WaveLINE-003 Phase 2/3 Trial: Efficacy and Safety of Zilovertamab Vedotin (ZV) plus Standard of Care in R/R DLBCL

  • The study showed ZV, in combination with R-GemOx, was effective and safe at a RP2D of 1.75 mg/kg as compared to ZV doses of 1.5 mg/kg or 2.0 mg/kg in R/R DLBCL.
  • Almost all patients reported TRAE (AE, 98% patients) with grade ≥3 TRAEs reported in 65% patients; neutropenia, neutrophil count decreased, platelet count decreased, and anemia being the most common.
  • However, discontinuations due to AE were low (n=2); 1 pt died due to sepsis in the 2.0 mg/kg dose cohort.
  • ZV 1.75 mg/kg (56%) achieved an objective response rate similar to ZV 2.0 mg/kg (57%) and higher than ZV 1.5 mg/kg (27%).
  • The median duration of response was 14.4 mo for ZV 1.5 mg/kg and 8.7 mo for ZV 1.75 mg/kg.
  • ZV 1.75 mg/kg dose achieved a higher 6-month OS rate (78.8%) as compared to ZV 1.5 mg/kg (70.0%) and ZV 2.0 mg/kg (68.6%).
  • ZV + R-GemOx demonstrated promising efficacy and acceptable safety in R/R DLBCL at the RP2D of ZV of 1.75 mg/kg.

Reference

Armand P., et al, WaveLINE-003: Phase 2/3 trial of zilovertamab vedotin plus standard of care in relapsed/refractory diffuse large B-cell lymphoma. JCO 43, 7005, (2025).

The ADVANCE Clinical Trial: Carfilzomib, Lenalidomide, & Dexamethasone (KRd) with or without Daratumumab (D) in Patients with NDMM

  • As per the 2nd prespecified analysis, treatment with DKRd KRd showed 2.5-fold higher MRD negativity at 10^-5 by NGS (59%. 36%, adjusted OR = 2.5, 95%CI: 1.5-4.2; P<0.0007)
  • The current data on PFS & OS are data immature, PD 4 vs. 5%, & 86 vs. 79% remained progression-free & were censored in the DKRd vs KRd arms, respectively.
  • Adverse events (AEs): hematologic AEs were reported in 15 vs. 24%; cardiac AEs: 13 vs. 16%; GI AEs: 68 vs. 72%; infections: 61 vs. 53%; AKI: 1 vs. 4%; vascular disorders: 6 vs. 2% in DKRd vs. KRd arm.
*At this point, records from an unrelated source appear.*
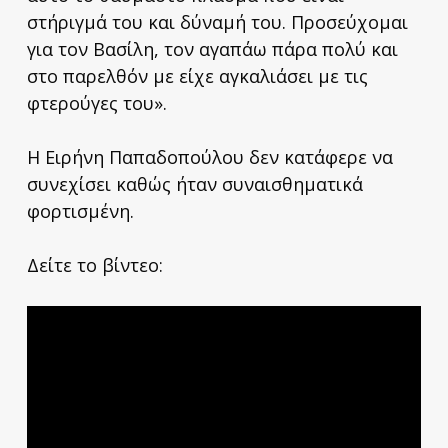
στήριγμά του και δύναμή του. Προσεύχομαι
για τον Βασίλη, τον αγαπάω πάρα πολύ και
στο παρελθόν με είχε αγκαλιάσει με τις
φτερούγες του».
Η Ειρήνη Παπαδοπούλου δεν κατάφερε να
συνεχίσει καθώς ήταν συναισθηματικά
φορτισμένη.
Δείτε το βίντεο: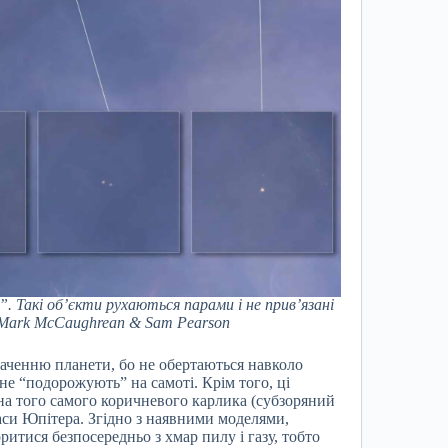
. Такі об’єкти рухаються парами і не прив’язані
 Mark McCaughrean & Sam Pearson
аченню планети, бо не обертаються навколо
 не “подорожують” на самоті. Крім того, ці
 на того самого коричневого карлика (субзоряний
маси Юпітера. Згідно з наявними моделями,
итися безпосередньо з хмар пилу і газу, тобто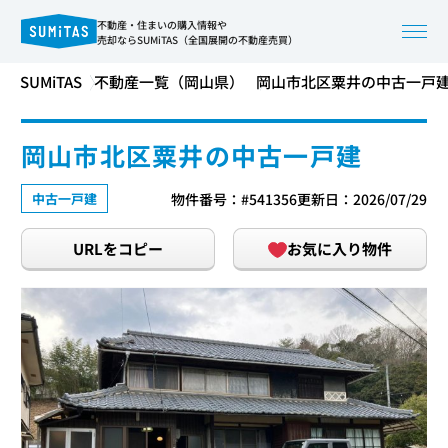
不動産・住まいの購入情報や
売却ならSUMiTAS（全国展開の不動産売買）
SUMiTAS
不動産一覧（岡山県）
岡山市北区粟井の中古一戸
岡山市北区粟井の中古一戸建
中古一戸建
物件番号：#541356
更新日：2026/07/29
URLをコピー
お気に入り物件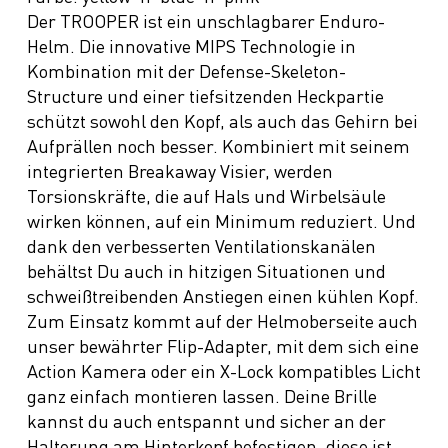
Der TROOPER ist ein unschlagbarer Enduro-
Helm. Die innovative MIPS Technologie in
Kombination mit der Defense-Skeleton-
Structure und einer tiefsitzenden Heckpartie
schützt sowohl den Kopf, als auch das Gehirn bei
Aufprällen noch besser. Kombiniert mit seinem
integrierten Breakaway Visier, werden
Torsionskräfte, die auf Hals und Wirbelsäule
wirken können, auf ein Minimum reduziert. Und
dank den verbesserten Ventilationskanälen
behältst Du auch in hitzigen Situationen und
schweißtreibenden Anstiegen einen kühlen Kopf.
Zum Einsatz kommt auf der Helmoberseite auch
unser bewährter Flip-Adapter, mit dem sich eine
Action Kamera oder ein X-Lock kompatibles Licht
ganz einfach montieren lassen. Deine Brille
kannst du auch entspannt und sicher an der
Halterung am Hinterkopf befestigen, diese ist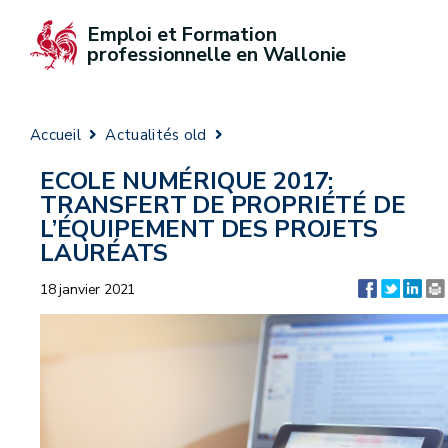
Emploi et Formation 
professionnelle en Wallonie
Accueil
Actualités old
ECOLE NUMÉRIQUE 2017:
TRANSFERT DE PROPRIÉTÉ DE
L’ÉQUIPEMENT DES PROJETS
LAURÉATS
18 janvier 2021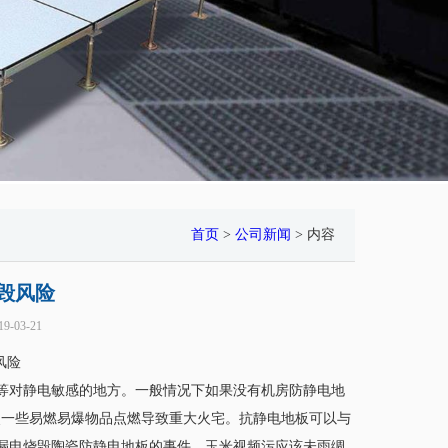
首页
>
公司新闻
> 内容
毁风险
9-03-21
风险
净室等对静电敏感的地方。一般情况下如果没有机房防静电地
使一些易燃易爆物品点燃导致重大火宅。抗静电地板可以与
源漏电烧毁陶瓷防静电地板的事件，玉米视频污应该未雨绸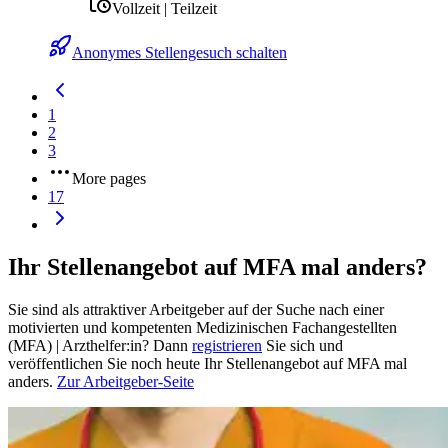
Vollzeit | Teilzeit
Anonymes Stellengesuch schalten
1
2
3
More pages
17
Ihr Stellenangebot auf MFA mal anders?
Sie sind als attraktiver Arbeitgeber auf der Suche nach einer
motivierten und kompetenten Medizinischen Fachangestellten
(MFA) | Arzthelfer:in? Dann
registrieren
Sie sich und
veröffentlichen Sie noch heute Ihr Stellenangebot auf MFA mal
anders.
Zur Arbeitgeber-Seite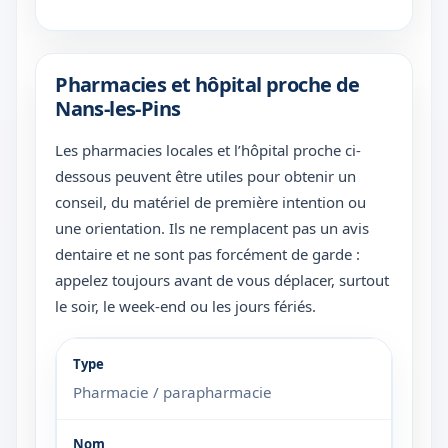
Pharmacies et hôpital proche de
Nans-les-Pins
Les pharmacies locales et l’hôpital proche ci-
dessous peuvent être utiles pour obtenir un
conseil, du matériel de première intention ou
une orientation. Ils ne remplacent pas un avis
dentaire et ne sont pas forcément de garde :
appelez toujours avant de vous déplacer, surtout
le soir, le week-end ou les jours fériés.
Pharmacie / parapharmacie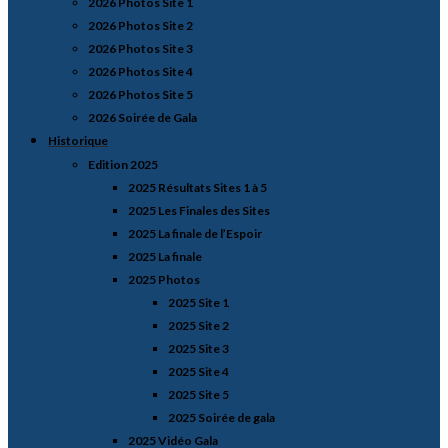
2026 Photos Site 1
2026 Photos Site 2
2026 Photos Site 3
2026 Photos Site 4
2026 Photos Site 5
2026 Soirée de Gala
Historique
Edition 2025
2025 Résultats Sites 1 à 5
2025 Les Finales des Sites
2025 La finale de l’Espoir
2025 La finale
2025 Photos
2025 Site 1
2025 Site 2
2025 Site 3
2025 Site 4
2025 Site 5
2025 Soirée de gala
2025 Vidéo Gala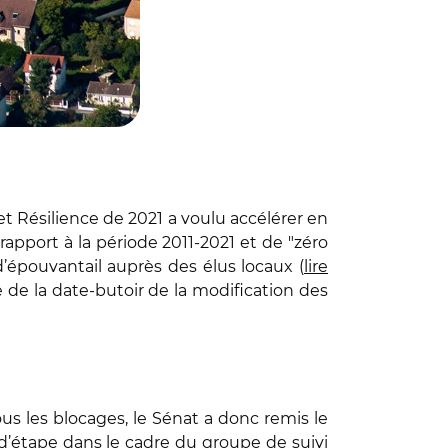
t Résilience de 2021 a voulu accélérer en
 rapport à la période 2011-2021 et de "zéro
 d’épouvantail auprès des élus locaux (
lire
e de la date-butoir de la modification des
us les blocages, le Sénat a donc remis le
d’étape
dans le cadre du groupe de suivi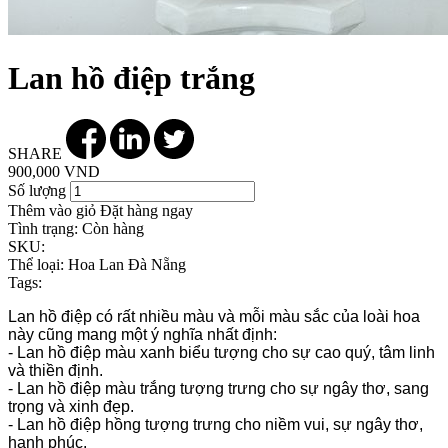
Lan hồ điệp trắng
SHARE
900,000 VND
Số lượng
Thêm vào giỏ
Đặt hàng ngay
Tình trạng:
Còn hàng
SKU:
Thể loại:
Hoa Lan Đà Nẵng
Tags:
Lan hồ điệp
có rất nhiều màu và mỗi màu sắc của loài hoa
này cũng mang một ý nghĩa nhất định:
- Lan hồ điệp màu xanh biểu tượng cho sự cao quý, tâm linh
và thiền định.
- Lan hồ điệp màu trắng tượng trưng cho sự ngây thơ, sang
trọng và xinh đẹp.
- Lan hồ điệp hồng tượng trưng cho niềm vui, sự ngây thơ,
hạnh phúc.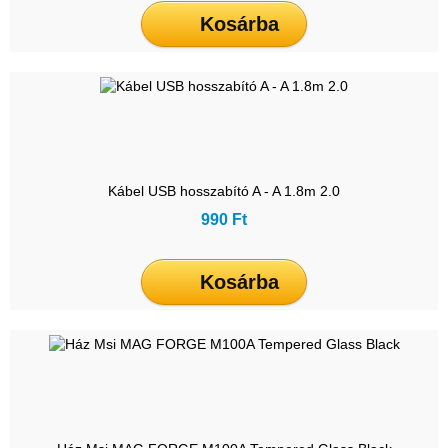
Kosárba
Kábel USB hosszabító A - A 1.8m 2.0
990 Ft
Kosárba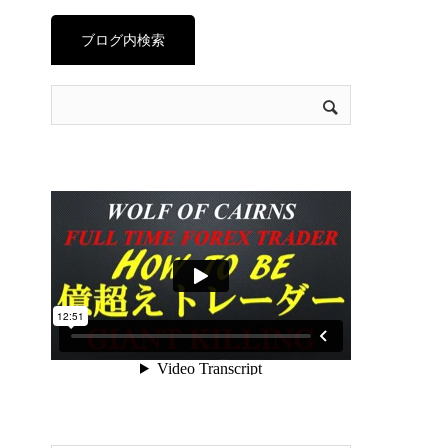
ブログ内検索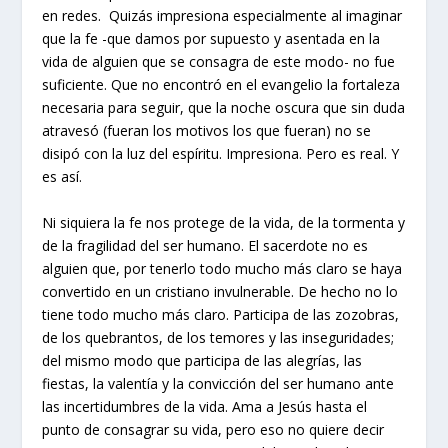
en redes. Quizás impresiona especialmente al imaginar
que la fe -que damos por supuesto y asentada en la
vida de alguien que se consagra de este modo- no fue
suficiente. Que no encontró en el evangelio la fortaleza
necesaria para seguir, que la noche oscura que sin duda
atravesó (fueran los motivos los que fueran) no se
disipó con la luz del espíritu. Impresiona. Pero es real. Y
es así.
Ni siquiera la fe nos protege de la vida, de la tormenta y
de la fragilidad del ser humano. El sacerdote no es
alguien que, por tenerlo todo mucho más claro se haya
convertido en un cristiano invulnerable. De hecho no lo
tiene todo mucho más claro. Participa de las zozobras,
de los quebrantos, de los temores y las inseguridades;
del mismo modo que participa de las alegrías, las
fiestas, la valentía y la convicción del ser humano ante
las incertidumbres de la vida. Ama a Jesús hasta el
punto de consagrar su vida, pero eso no quiere decir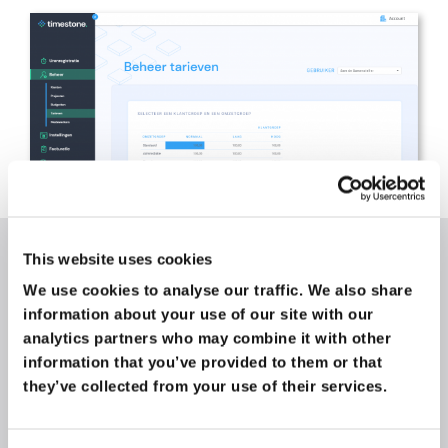
Periodiek factureren
This website uses cookies
We use cookies to analyse our traffic. We also share 
information about your use of our site with our 
Je kunt periodiek, bijvoorbeeld per maand, een
analytics partners who may combine it with other 
vast bedrag factureren en bijvoorbeeld ook per
information that you’ve provided to them or that 
kwartaal een voorschot voor de jaarrekening.
they’ve collected from your use of their services.
Het kan allemaal tegelijk én door elkaar in
Timestone.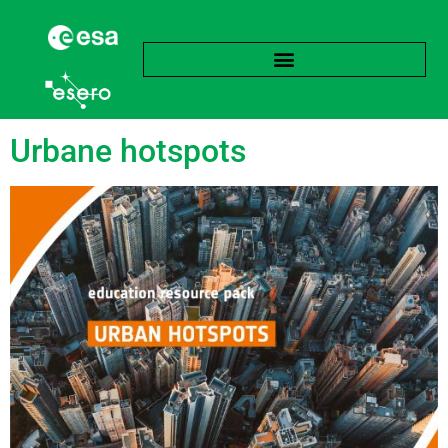
Stikkord:
Hetebølge
Urbane hotspots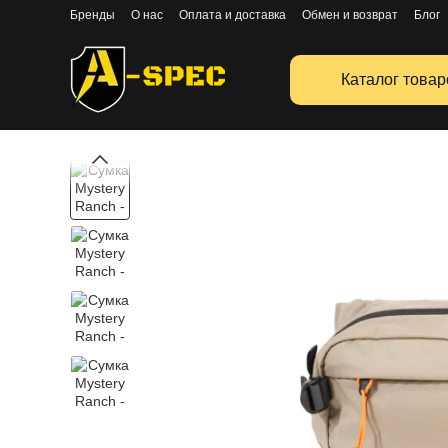
Перейти к основному контенту
Бренды
О нас
Оплата и доставка
Обмен и возврат
Блог
Публичная оферта
Каталог товар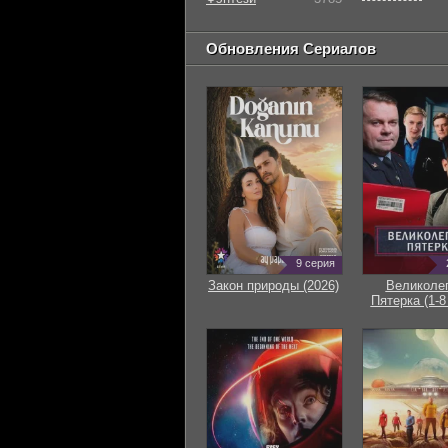
Обновления Сериалов
9 серия
Закон природы (2026)
Великоле
Пятерка (1-8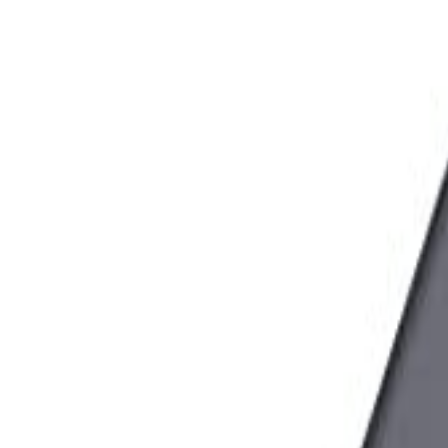
🇻🇳
VI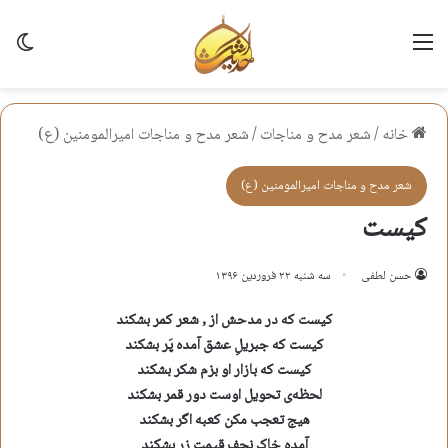
منو
تغی
خانه
/
شعر مدح و مناجات
/
شعر مدح و مناجات اميرالمومنين (ع)
شعر مدح و مناجات اميرالمومنين (ع)
کیست
حسن لطفی
سه شنبه ۲۲ فروردین ۱۳۹۶
کیست که در مدحش از , شعر کمر بشکند
کیست که جبریلِ عشق آمده پَر بشکند
کیست که بازار او بزم شکر بشکند
لحظه‌ی تحویل اوست دور قمر بشکند
هیج تعجب مکن کعبه اگر بشکند
آمده خاک نجف قیمتِ زر بشکند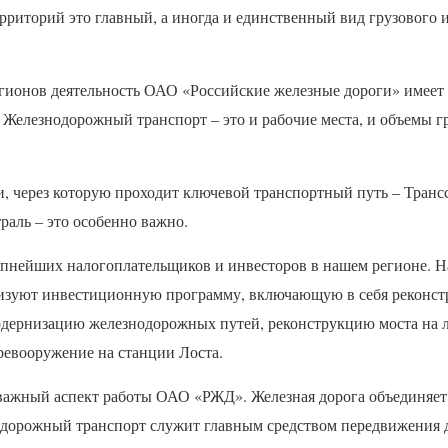
ерриторий это главный, а иногда и единственный вид грузового 
егионов деятельность
ОАО
«Российские железные дороги» имеет
 Железнодорожный транспорт – это и рабочие места, и объемы г
и, через которую проходит ключевой транспортный путь – Транс
раль – это особенно важно.
пнейших налогоплательщиков и инвесторов в нашем регионе. Н
изуют инвестиционную программу, включающую в себя реконс
модернизацию железнодорожных путей, реконструкцию моста на 
ревооружение на станции Лоста.
 важный аспект работы
ОАО
«РЖД». Железная дорога объединяет
дорожный транспорт служит главным средством передвижения дл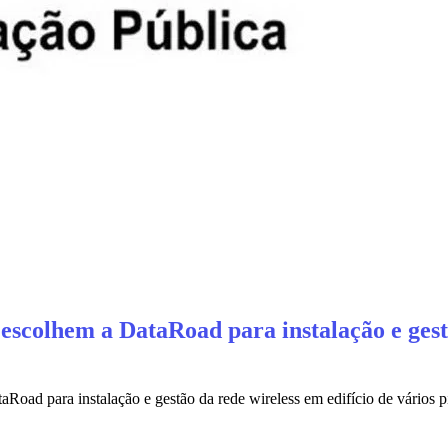
escolhem a DataRoad para instalação e gestã
Road para instalação e gestão da rede wireless em edifício de vários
The incidence of serious AEs was >1%.
  • DKRd appears to be a promising new standard for most NDMM patients receiving initial KRd-backbone therapy.

Reference

Carl Landgren, et al. Randomized, multi-center study of carfilzomib, lenalidomide, and dexamethasone (KRd) with or without daratumumab (D) in patients with newly diagnosed multiple myeloma (NDMM): The ADVANCE clinical trial. JCO 43, 7503, (2025).